Keep in mind: If you do have the necessary supporting documentation for a modifier such as -59, you should append it to 95974.

"This edit makes sense because if the provider places or revises a generator, the RVU includes the analysis," says Marvel Hammer, RN, CPC, CHCO, owner of MJH Consulting in Denver. "Providers always perform the analysis when they first place or revise the generator so that he can evaluate the initial settings."

You would report the analysis portion only if it occurred at a different time and setting from the placement or revision, Hammer says.

Can't Override Inpatient Consult Bundle

NCCI bundled the initial and follow-up inpatient consultation codes (99251-99263) into the codes for same-day observation or hospital admission and discharge (99234-99236).

Translation: You can no longer bill for a consult if the physician also placed the patient under observation or admitted him as an inpatient and discharged him on the same day. You can't override these edits with a modifier.

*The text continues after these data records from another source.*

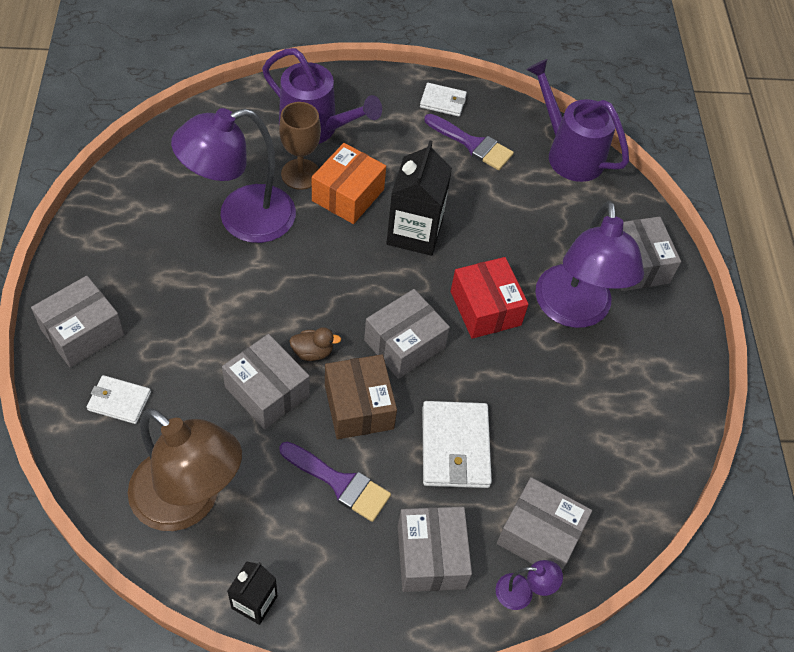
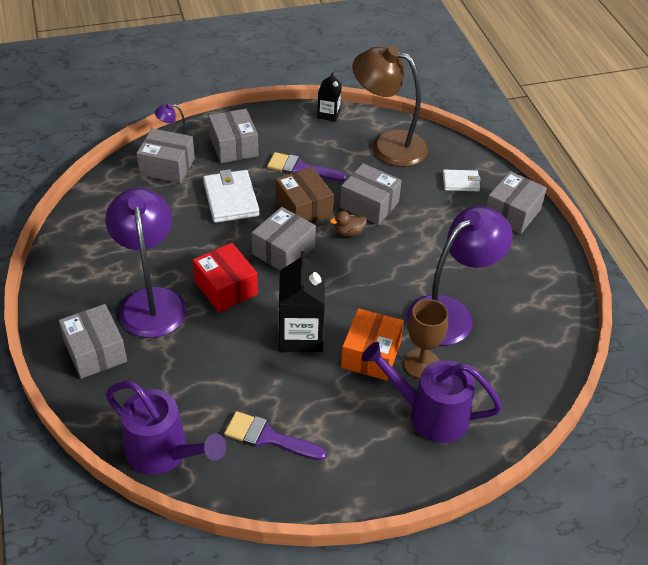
camera: 170 degrees right, 10 degrees down
(443, 102) = (312, 483): white wallet -> none

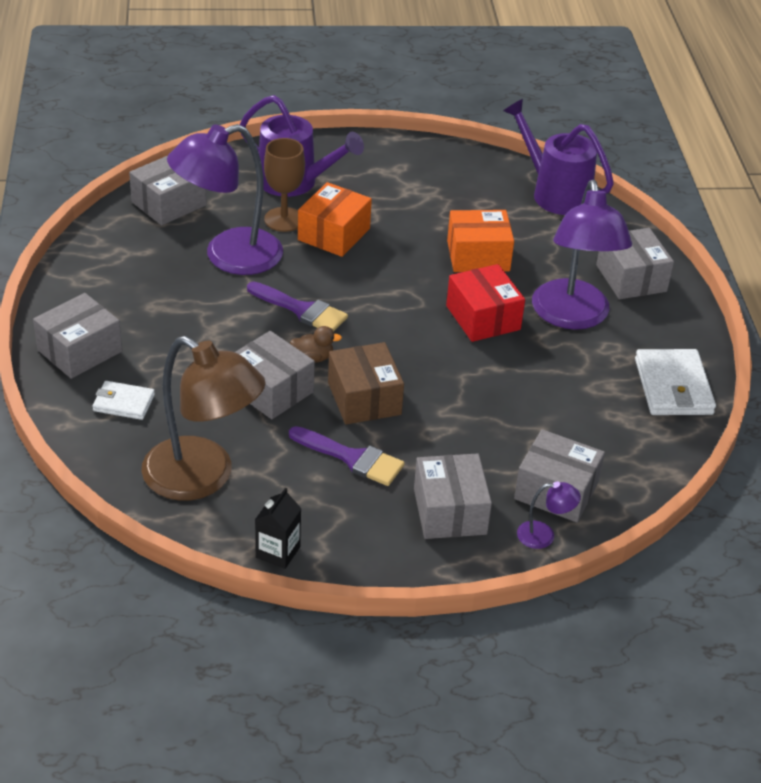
camera: 170 degrees left, 5 degrees down
(231, 199) = (464, 426): white wallet -> white wallet (673, 387)
(236, 353) = (478, 256): none -> orange box
(268, 437) = (456, 189): purple brush -> purple brush (302, 310)
(283, 251) = (404, 348): grey box -> grey box (168, 204)
(301, 335) = (404, 261): black carton -> none

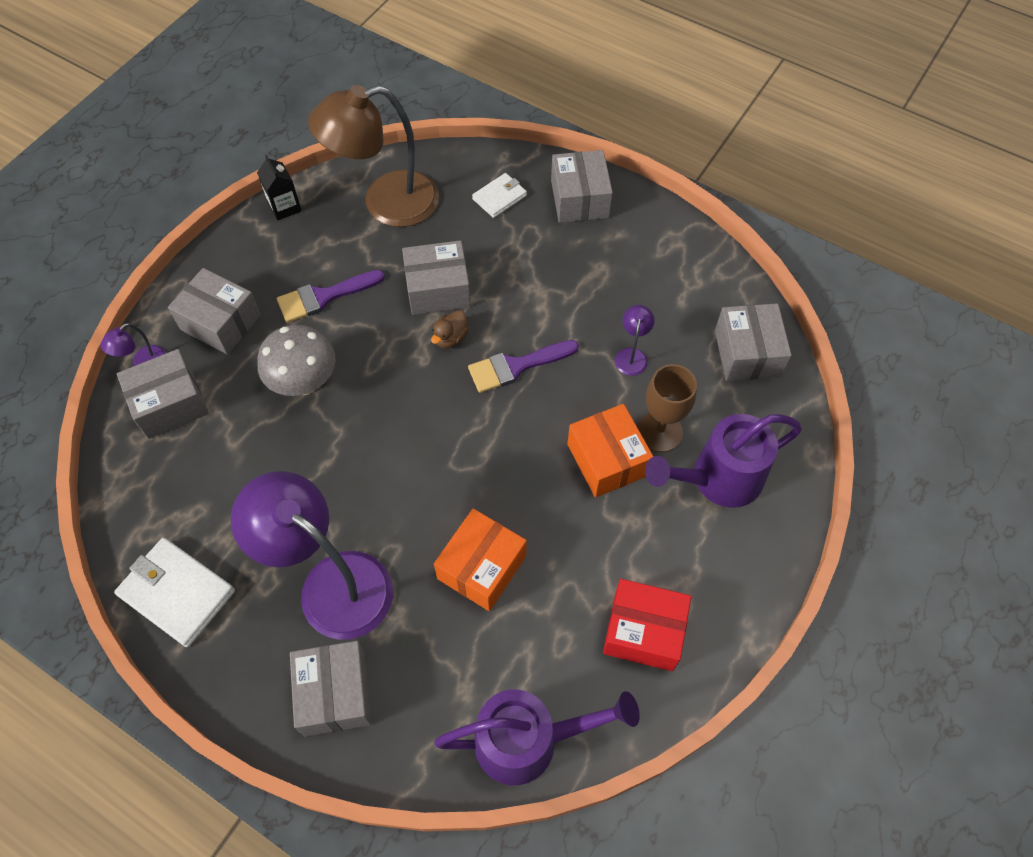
camera: 130 degrees right, 20 degrees up
(228, 256) = (631, 355): purple lamp -> purple lamp, size x0.41
(364, 398) = (376, 343): brown box -> none
(445, 420) = (304, 383): none -> grey mushroom
(483, 318) = (393, 502): red box -> red box (643, 631)
(631, 278) = (335, 693): grey box -> grey box turned 60 degrees clockwise

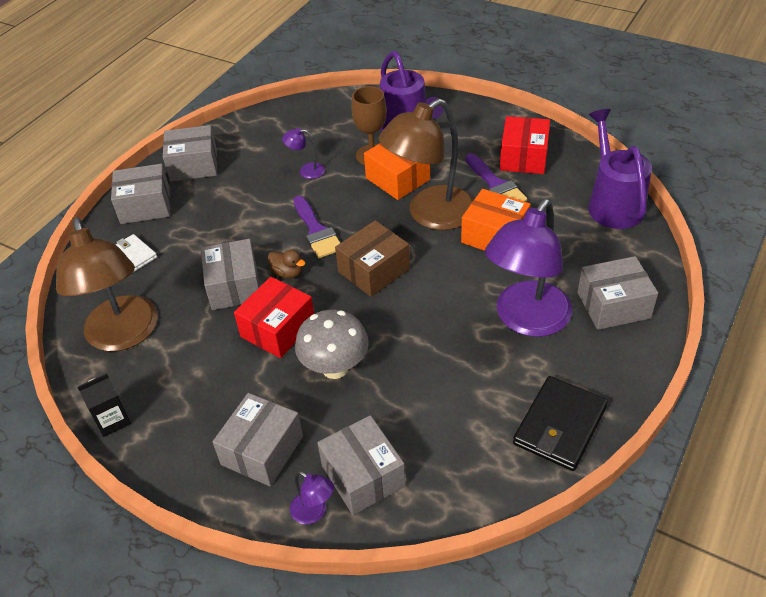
camera: 90 degrees left, 15 degrees down
(177, 593) = (559, 426): white wallet -> black wallet
(324, 297) = (236, 368): purple brush -> purple brush (496, 185)
(368, 331) = (278, 329): none -> red box
(440, 424) = (374, 270): none -> brown box
(531, 494) = (430, 215): none -> brown lamp
(607, 460) = (397, 179): orange box -> orange box turned 75 degrees clockwise
(747, 353) = (305, 118): grey box -> grey box (194, 165)

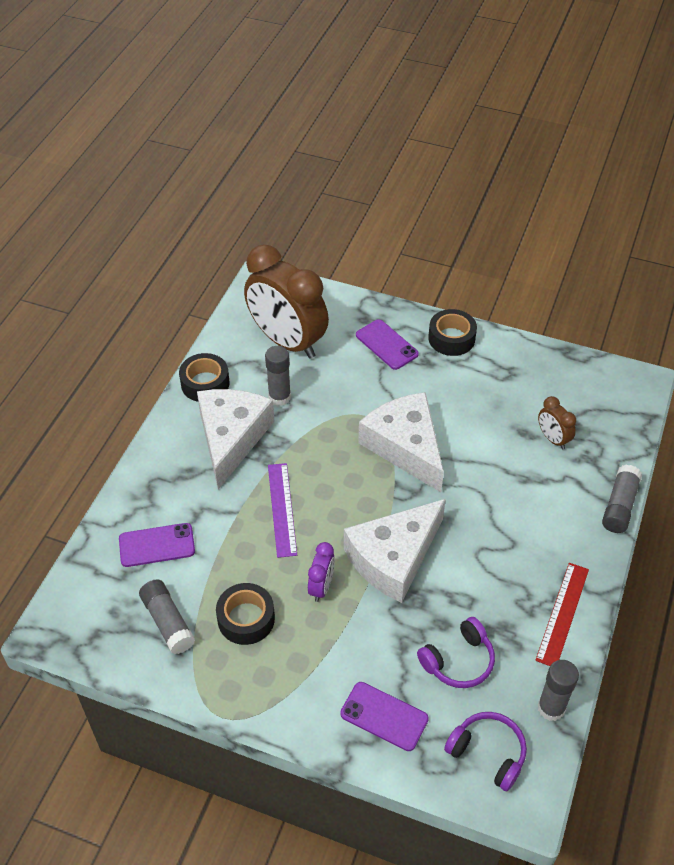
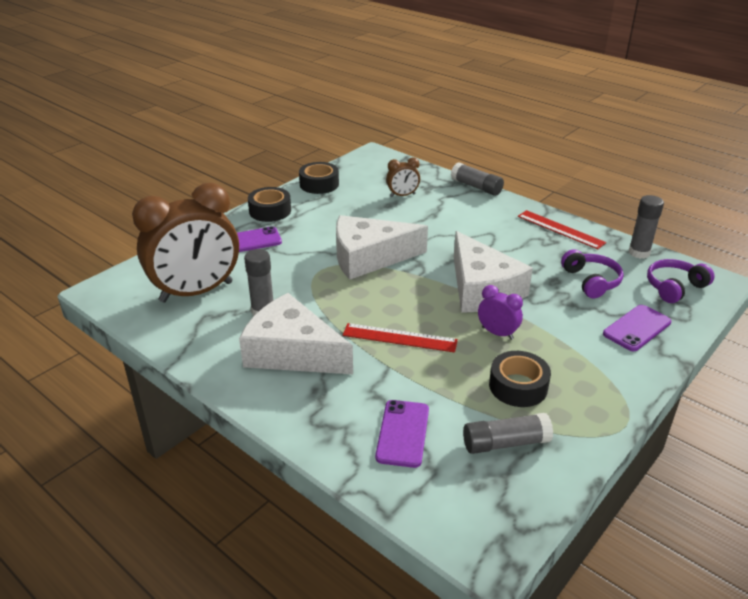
camera: 70 degrees left, 15 degrees down
(205, 383) = (205, 355): black tape -> black tape (319, 184)
(282, 509) = (399, 337): purple ruler -> red ruler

"If one of our doctors was asked for an initial or follow-up consultation, then I would not expect him to report the observation or hospital admission/discharge because that should be billed by the attending doctor," says Penny Schraufnagel, office manager of OB-GYN Center PA in Boise, Idaho.

If the physician already codes for observation or hospital admission, he could not also code for an inpatient consultation on the same patient, Schraufnagel says, so the edit does not make much sense.

CMS has identified the reason for the edit as "a coding manual instruction/guideline." While CPT guidelines do indicate that the physician should report only the most extensive E/M service provided on a given date of service, these bundled codes would be almost impossible to report together under normal circumstances.

If the physician performed an inpatient consultation, he could not then admit the patient to observation or inpatient care on the same date unless she was discharged from the hospital after the consultation and readmitted by the physician who did the consultation later that day. And if the physician admitted the patient to observation or inpatient care first, he could not do the inpatient consultation.

For example: A primary provider asks a physiatrist for an inpatient consult regarding a patient's rehab needs. The patient is in an acute care inpatient setting, and the provider wants to transfer her to an inpatient rehab setting. The primary provider discharges the patient that day, and then the physiatrist admits her to an inpatient rehab hospital. Later that same day, the patient worsens or develops a new medical condition and needs to be transferred back to the acute care hospital setting.

"In this scenario, the physiatrist will not be able to report the inpatient consult services, even though it was performed at a separate setting and time," Hammer says.